Politik : Chaos nach Truppenabzug - SLA-Miliz vor Auflösung

Der unerwartet rasche israelische Truppenrückzug aus Südlibanon droht das israelisch-libanesische Grenzgebiet in ein Chaos zu stürzen. Nach dem Zusammenbruch der Ordnung in der so genannten Sicherheitszone entschloss sich die israelische Regierung am Montagabend zu einem beschleunigten Abzug. Die israelische Armee wird nach den Worten von Ministerpräsident Ehud Barak "in einigen Tagen" ihre Stellungen in Südlibanon vollständig räumen. Anschließend werde sie entlang der internationalen Grenze zu Libanon postiert, sagte Barak am Dienstag im israelischen Armeehörfunk.

In die frei gewordenen Ortschaften zogen immer mehr Anhänger und Kämpfer der radikalislamischen Hisbollah-Miliz ein. Aus Furcht vor Raketenangriffen der Hisbollah verbrachten Zehntausende Israelis im Norden des Landes die Nacht in Bunkern.

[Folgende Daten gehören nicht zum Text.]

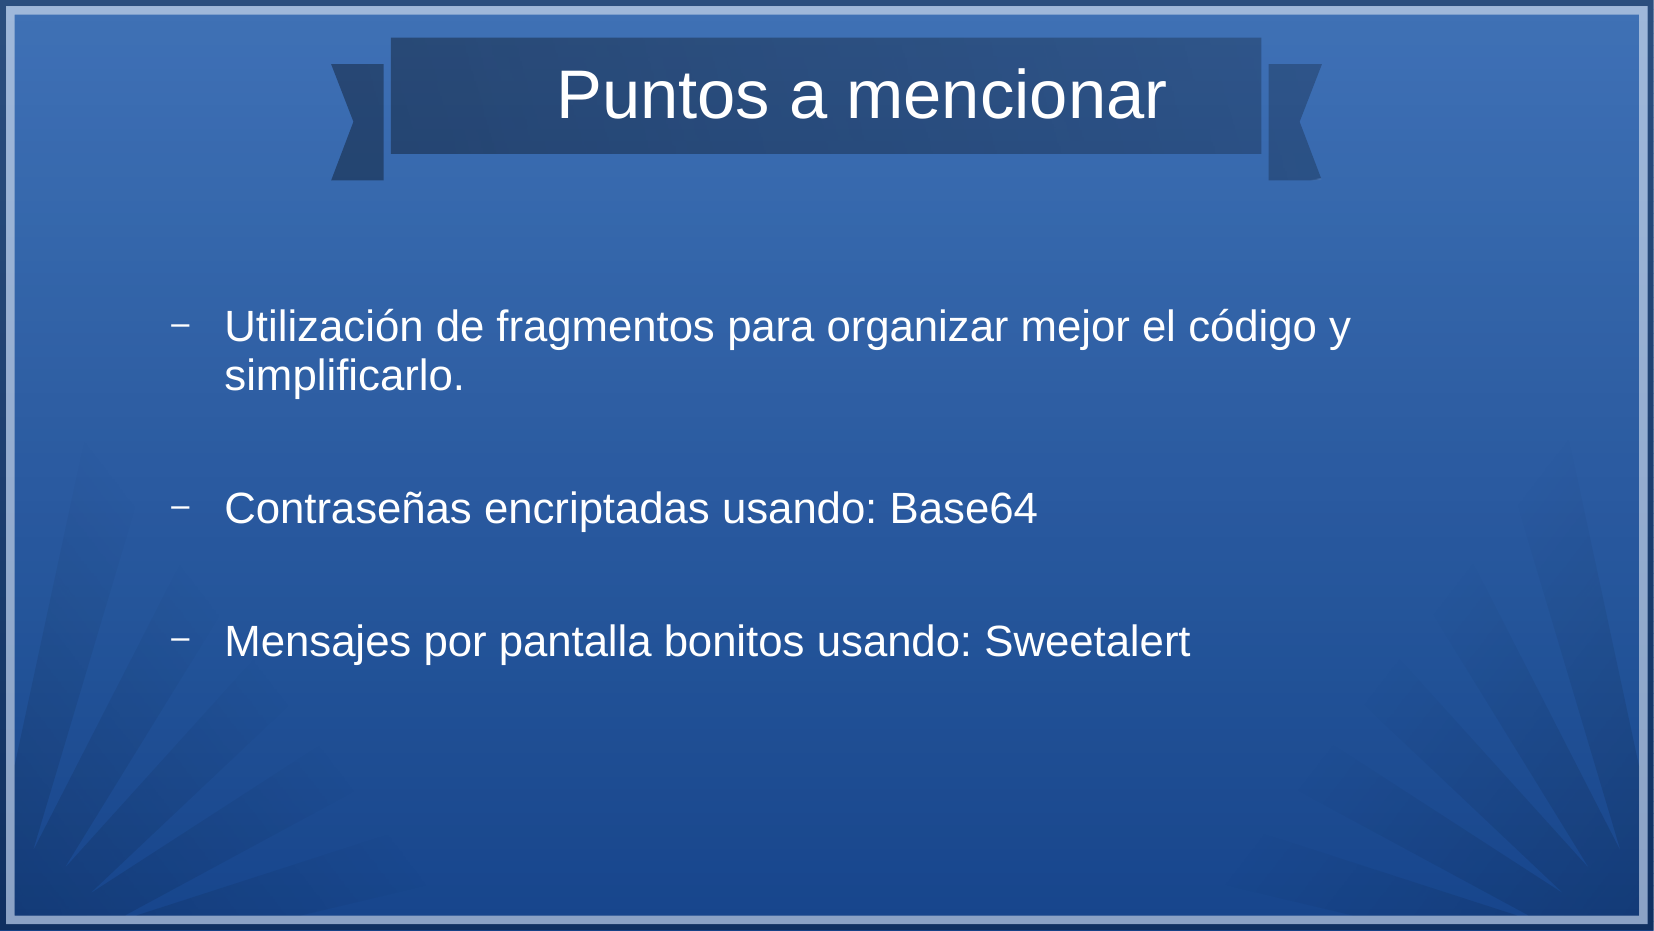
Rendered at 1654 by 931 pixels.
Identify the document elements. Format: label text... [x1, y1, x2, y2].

list Utilización de fragmentos para organizar mejor el código y simplificarlo. Contraseñas encriptadas usando: Base64 Mensajes por pantalla bonitos usando: Sweetalert [82, 224, 1571, 848]
title Puntos a mencionar [389, 35, 1264, 154]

Ursprünglich sollte der Truppenabzug bis zum 7. Juli abgeschlossen werden. In der Nacht zum Dienstag räumte die israelische Armee ihren zweitgrößten Stützpunkt in Südlibanon in der Stadt Bint Dschbeil. Lastwagenkonvois brachten Waffen, Ausrüstung und Mannschaften über die Grenze. Die Soldaten jubelten beim Überschreiten der Grenze; einige küssten den Boden. Am Morgen zogen zogen jubelnde Hisbollah-Kämpfer und deren Anhänger in die Stadt im westlichen Teil der Sicherheitszone. Die Übernahme von Bint Dschbeil und Dutzender anderer Ortschaften verlief friedlich.

Am Montag wurden bei ähnlichen Aktionen sechs Libanesen getötet und 19 verletzt, als die israelischen Streitkräfte und die mit ihr verbündete Miliz Südlibanesische Armee (SLA) Hunderte Zivilisten an der Rückkehr in ihre früheren Dörfer hindern wollten. Der Tod der sechs Menschen geht nach israelischen Angaben auf das Konto der SLA.

Die Hisbollah erklärte inzwischen ihren Sieg über Israel und kündigte die Fortsetzung ihres Kampfes an, solange die SLA noch aktiv sei. Die SLA scheint jedoch vor dem Zusammenbruch zu stehen, was offenbar mit ein Grund für den beschleunigten israelischen Rückzug ist. Am Dienstag ergaben sich nach Angaben aus libanesischen Sicherheitskreisen über 175 SLA-Milizionäre. Damit befinden sich seit Sonntag schon über 300 Kämpfer der SLA in Gefangenschaft. Andere, darunter mehrere ranghohe Offiziere, flüchteten zusammen mit ihren Familien nach Israel. Das israelische Militär errichtete für sie ein Auffanglager am See Genezareth.

Die amerikanische Außenministerin Madeleine Albright erörterte die Krise in Telefongesprächen mit den Staats- und Regierungschefs von Israel, Syrien, Libanon, Ägypten und Saudi-Arabien. Sie rief alle Parteien zu "maximaler Zurückhaltung" auf. UN-Generalsekretär Kofi Annan warnte, das Chaos in Südlibanon gefährde seinen Plan, die dortige Blauhelmtruppe von 4500 auf 7900 Soldaten aufzustocken. Der Weltsicherheitsrat kam wegen der Krise zu einer außerplanmäßigen Sitzung zusammen. Die Mitglieder des Sicherheitsrates einigten sich im Grundsatz auf die Unterstützung der Pläne Annans.